Been through something almost identical with my shepherd's hut setup last spring, so this thread caught my eye immediately.
I'm running a single Victron SmartSolar 100/50 into a 200Ah Fogstar Drift LiFePO4, and for the first few months everything was rock solid. Then come April — longer days, panels finally getting proper sun after a grim winter — the Victron app started throwing high voltage warnings and my cheap inverter was tripping out at odd hours.
Took me an embarrassingly long time to work out what was happening. The battery was reaching full absorption faster than I'd accounted for, and because I'd never bothered properly setting the float voltage, the controller was essentially holding the battery at a voltage the inverter didn't like.
The fix for me was twofold:
- Dialling back the absorption voltage slightly (went from 14.6V to 14.4V)

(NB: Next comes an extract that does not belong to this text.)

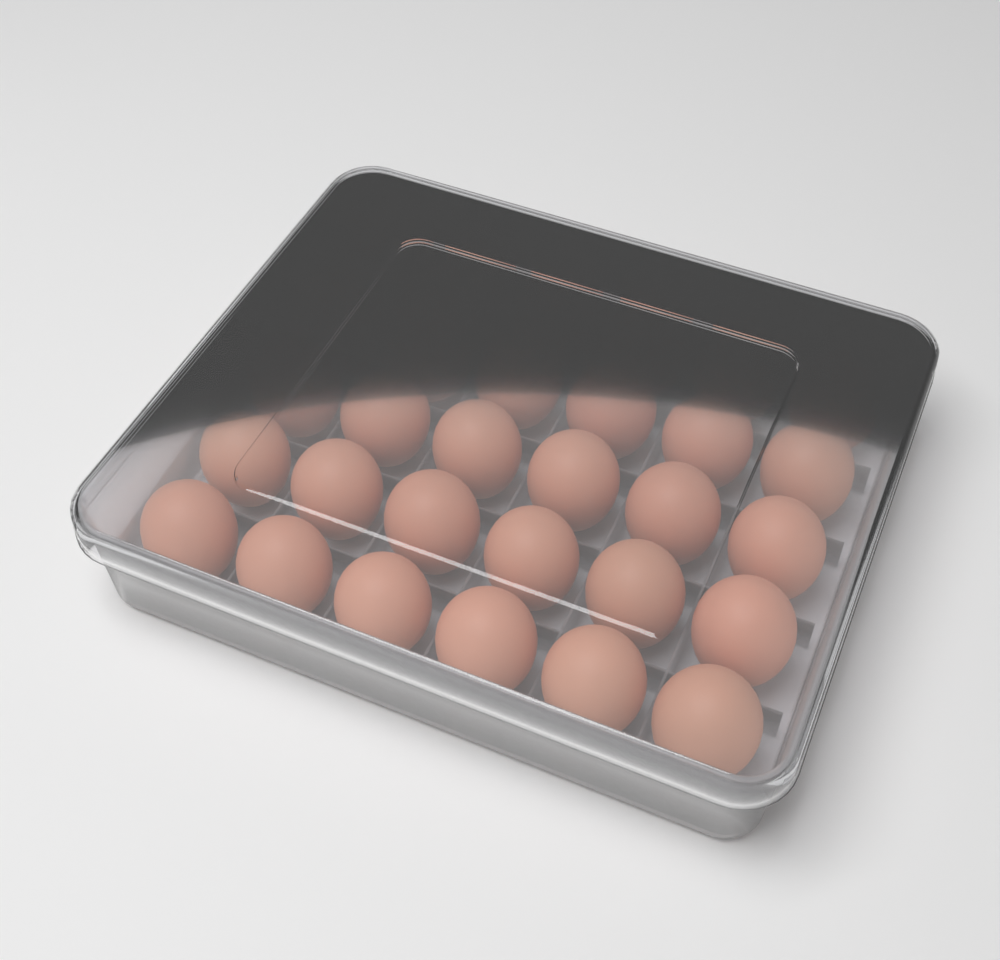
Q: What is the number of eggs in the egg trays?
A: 30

- Making sure float was set correctly at 13.5V rather than whatever factory default I'd left it on
If you're running two MPPTs into the same bank, I'd also be checking that both controllers are networked together and not fighting each other — on Victron kit that means VE.Smart Networking so they're sharing battery sense data and synchronising charge phases.
Worth asking: has your battery bank recently got fuller quicker because the weather's improved? Spring and early summer can catch people out after months of marginal solar.
Curious whether others have noticed seasonal triggers for this kind of thing — feels like it doesn't get talked about enough.